Pero la seguridad no es casualidad. Es el resultado de una coordinación constante entre los distintos niveles de gobierno y de una estrategia sostenida que ha privilegiado la prevención, la proximidad y la inteligencia. En este punto, ha sido clave el trabajo del gobernador Manolo Jiménez Salinas, quien ha impulsado acciones en diversos frentes: desde el fortalecimiento de los cuerpos de seguridad y la inversión en infraestructura, hasta la promoción económica del estado y la atracción de nuevas inversiones. Su gestión ha apostado por mantener la estabilidad como base del desarrollo, consolidando un modelo que hoy distingue a Coahuila en el escenario nacional.
Esa estabilidad ha generado un círculo virtuoso: donde hay seguridad, hay inversión; donde hay inversión, hay empleo; y donde hay empleo, hay bienestar.
En materia económica, Coahuila también se posiciona como uno de los estados más sólidos del país.
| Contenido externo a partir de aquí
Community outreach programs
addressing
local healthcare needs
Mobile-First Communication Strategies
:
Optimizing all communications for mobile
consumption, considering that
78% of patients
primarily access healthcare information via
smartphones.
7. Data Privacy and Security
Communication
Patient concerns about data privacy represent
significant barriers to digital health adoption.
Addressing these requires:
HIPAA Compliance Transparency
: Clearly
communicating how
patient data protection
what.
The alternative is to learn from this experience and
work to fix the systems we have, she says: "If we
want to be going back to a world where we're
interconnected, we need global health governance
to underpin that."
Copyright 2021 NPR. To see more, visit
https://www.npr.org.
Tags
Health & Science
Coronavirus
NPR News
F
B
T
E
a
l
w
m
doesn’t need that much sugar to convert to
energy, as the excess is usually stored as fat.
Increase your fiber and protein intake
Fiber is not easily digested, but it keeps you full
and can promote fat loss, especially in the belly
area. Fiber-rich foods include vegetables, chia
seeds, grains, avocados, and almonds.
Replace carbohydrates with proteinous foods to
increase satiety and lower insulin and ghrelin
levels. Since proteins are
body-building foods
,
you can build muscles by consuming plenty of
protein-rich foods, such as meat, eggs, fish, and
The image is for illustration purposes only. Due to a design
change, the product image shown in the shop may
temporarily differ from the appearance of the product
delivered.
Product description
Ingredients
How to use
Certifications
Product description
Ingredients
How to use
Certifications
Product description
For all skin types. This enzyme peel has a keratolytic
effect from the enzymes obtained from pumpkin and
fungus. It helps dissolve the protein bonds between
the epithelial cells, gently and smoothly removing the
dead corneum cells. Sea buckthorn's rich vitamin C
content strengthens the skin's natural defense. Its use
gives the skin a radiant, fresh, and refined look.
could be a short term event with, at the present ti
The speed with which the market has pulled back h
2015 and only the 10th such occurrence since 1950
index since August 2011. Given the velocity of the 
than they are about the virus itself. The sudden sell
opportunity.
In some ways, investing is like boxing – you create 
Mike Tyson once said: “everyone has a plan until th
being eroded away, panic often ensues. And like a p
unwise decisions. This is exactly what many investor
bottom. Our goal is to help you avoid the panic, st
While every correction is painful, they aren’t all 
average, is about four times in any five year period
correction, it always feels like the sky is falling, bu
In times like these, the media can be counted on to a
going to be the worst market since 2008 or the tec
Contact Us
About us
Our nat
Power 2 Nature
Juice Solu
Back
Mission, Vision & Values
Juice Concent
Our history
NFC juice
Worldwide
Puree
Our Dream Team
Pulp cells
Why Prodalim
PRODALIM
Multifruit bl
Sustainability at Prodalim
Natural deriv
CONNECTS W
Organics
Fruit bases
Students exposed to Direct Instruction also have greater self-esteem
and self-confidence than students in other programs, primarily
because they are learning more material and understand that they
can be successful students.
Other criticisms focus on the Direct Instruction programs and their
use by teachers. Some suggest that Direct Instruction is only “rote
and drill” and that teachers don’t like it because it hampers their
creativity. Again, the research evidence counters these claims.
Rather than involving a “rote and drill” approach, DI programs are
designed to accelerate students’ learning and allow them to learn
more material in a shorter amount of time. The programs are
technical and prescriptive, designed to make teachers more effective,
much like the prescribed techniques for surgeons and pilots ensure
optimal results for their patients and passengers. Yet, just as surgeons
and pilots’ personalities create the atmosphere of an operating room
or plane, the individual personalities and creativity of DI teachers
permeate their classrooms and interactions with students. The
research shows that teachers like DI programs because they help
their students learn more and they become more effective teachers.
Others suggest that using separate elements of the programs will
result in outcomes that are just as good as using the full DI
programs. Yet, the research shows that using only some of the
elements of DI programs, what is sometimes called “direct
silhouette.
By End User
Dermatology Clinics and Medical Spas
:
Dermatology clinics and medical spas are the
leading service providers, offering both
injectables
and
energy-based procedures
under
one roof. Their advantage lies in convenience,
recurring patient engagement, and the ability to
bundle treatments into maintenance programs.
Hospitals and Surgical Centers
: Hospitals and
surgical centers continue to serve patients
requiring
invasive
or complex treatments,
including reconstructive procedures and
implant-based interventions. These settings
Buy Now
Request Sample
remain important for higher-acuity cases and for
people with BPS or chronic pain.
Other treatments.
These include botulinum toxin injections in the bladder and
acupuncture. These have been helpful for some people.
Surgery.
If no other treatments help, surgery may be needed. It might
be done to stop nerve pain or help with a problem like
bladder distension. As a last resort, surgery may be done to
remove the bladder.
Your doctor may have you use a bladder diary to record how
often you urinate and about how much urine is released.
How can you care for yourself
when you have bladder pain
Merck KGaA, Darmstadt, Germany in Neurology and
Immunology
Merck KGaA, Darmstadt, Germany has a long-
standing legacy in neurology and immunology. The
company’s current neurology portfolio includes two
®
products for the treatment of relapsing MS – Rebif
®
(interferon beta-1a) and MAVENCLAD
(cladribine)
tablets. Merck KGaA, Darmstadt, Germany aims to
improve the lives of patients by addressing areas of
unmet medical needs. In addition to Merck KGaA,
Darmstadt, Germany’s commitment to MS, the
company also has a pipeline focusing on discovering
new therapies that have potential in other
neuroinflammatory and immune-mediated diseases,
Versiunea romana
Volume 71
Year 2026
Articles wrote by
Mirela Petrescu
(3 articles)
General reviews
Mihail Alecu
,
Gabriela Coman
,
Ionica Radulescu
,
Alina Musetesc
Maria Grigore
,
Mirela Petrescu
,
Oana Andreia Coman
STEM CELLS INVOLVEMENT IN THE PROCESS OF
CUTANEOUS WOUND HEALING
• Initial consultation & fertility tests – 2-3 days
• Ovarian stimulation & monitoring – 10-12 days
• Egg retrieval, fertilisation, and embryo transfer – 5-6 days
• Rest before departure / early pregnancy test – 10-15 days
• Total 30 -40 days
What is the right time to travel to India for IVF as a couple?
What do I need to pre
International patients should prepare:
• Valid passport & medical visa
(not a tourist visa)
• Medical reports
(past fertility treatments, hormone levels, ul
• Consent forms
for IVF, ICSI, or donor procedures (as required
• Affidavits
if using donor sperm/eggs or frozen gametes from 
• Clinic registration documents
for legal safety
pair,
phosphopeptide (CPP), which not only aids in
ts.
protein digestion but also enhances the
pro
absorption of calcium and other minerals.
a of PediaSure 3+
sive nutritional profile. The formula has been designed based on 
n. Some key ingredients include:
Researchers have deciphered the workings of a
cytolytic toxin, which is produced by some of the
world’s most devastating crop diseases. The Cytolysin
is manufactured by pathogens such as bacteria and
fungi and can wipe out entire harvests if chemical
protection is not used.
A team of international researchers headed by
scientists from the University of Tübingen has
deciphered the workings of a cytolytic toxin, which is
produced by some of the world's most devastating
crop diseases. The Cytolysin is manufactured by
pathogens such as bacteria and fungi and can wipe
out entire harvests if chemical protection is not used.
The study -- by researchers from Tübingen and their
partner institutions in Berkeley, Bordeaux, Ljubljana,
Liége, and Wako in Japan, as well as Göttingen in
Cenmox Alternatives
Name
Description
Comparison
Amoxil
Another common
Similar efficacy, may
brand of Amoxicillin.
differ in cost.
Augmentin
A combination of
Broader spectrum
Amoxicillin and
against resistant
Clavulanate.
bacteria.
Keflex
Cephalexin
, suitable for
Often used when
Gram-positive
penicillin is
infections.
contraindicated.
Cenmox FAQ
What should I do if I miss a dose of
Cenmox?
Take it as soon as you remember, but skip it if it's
Su estructura industrial —particularmente en el sector automotriz— lo ha convertido en un motor exportador. Municipios como Ramos Arizpe, Torreón y Saltillo son hoy polos industriales de relevancia nacional e internacional.
El empleo es otro de sus grandes diferenciadores. Coahuila registra una de las tasas más bajas de informalidad laboral en México, lo que implica mayor acceso a prestaciones y estabilidad para los trabajadores. A esto se suma una tasa de desocupación competitiva, que refleja un mercado laboral dinámico.
En términos de riqueza, los indicadores también son contundentes. El estado se ubica entre los de mayor PIB per cápita en México, reflejo de su productividad y dinamismo económico. Incluso ciudades como Saltillo han figurado entre las más prósperas del país en este rubro, consolidando su papel como una de las economías urbanas más fuertes.
Este desarrollo económico ha tenido un impacto directo en la calidad de vida. Coahuila ofrece traslados relativamente cortos, acceso a servicios, educación y un entorno urbano funcional. A ello se suma un fenómeno cada vez más visible: la migración interna y extranjera hacia el estado, impulsada por la búsqueda de mejores condiciones laborales, seguridad y vivienda.
Ciudades como Saltillo–Ramos Arizpe, Torreón, Piedras Negras y Monclova se han convertido en destinos atractivos no solo para la industria, sino también para quienes buscan establecerse. Cada región aporta algo distinto: el dinamismo industrial del sureste, la vocación comercial de La Laguna, o la cercanía fronteriza del norte.
A la par, el crecimiento urbano ha impulsado una transformación en la oferta gastronómica y de servicios. La llegada de nuevos restaurantes, conceptos culinarios y espacios de entretenimiento refleja una sociedad en expansión, más exigente y con mayor poder adquisitivo. Coahuila ya no solo es industria: es también calidad de vida.
Este escenario cobra aún mayor relevancia en el contexto del Mundial de Fútbol que se avecina en México. Aunque no todas sus ciudades serán sede, el norte del país —y particularmente nuestro estado— se perfila como una región estratégica para recibir visitantes, inversión y nuevas oportunidades de negocio.
Hoy, Coahuila representa una excepción en el mapa nacional. Un estado donde la seguridad no es discurso, sino realidad; donde el empleo no es promesa, sino oportunidad tangible; y donde el crecimiento no es improvisado, sino resultado de una visión clara.
En tiempos donde México busca referentes positivos, Coahuila levanta la mano —con datos, resultados y rumbo— como el mejor lugar para vivir.
Buen fin de semana, la frase: La lealtad es difícil de encontrar. La confianza es fácil de perder. Las acciones hablan más que las palabras. ¡Ánimo!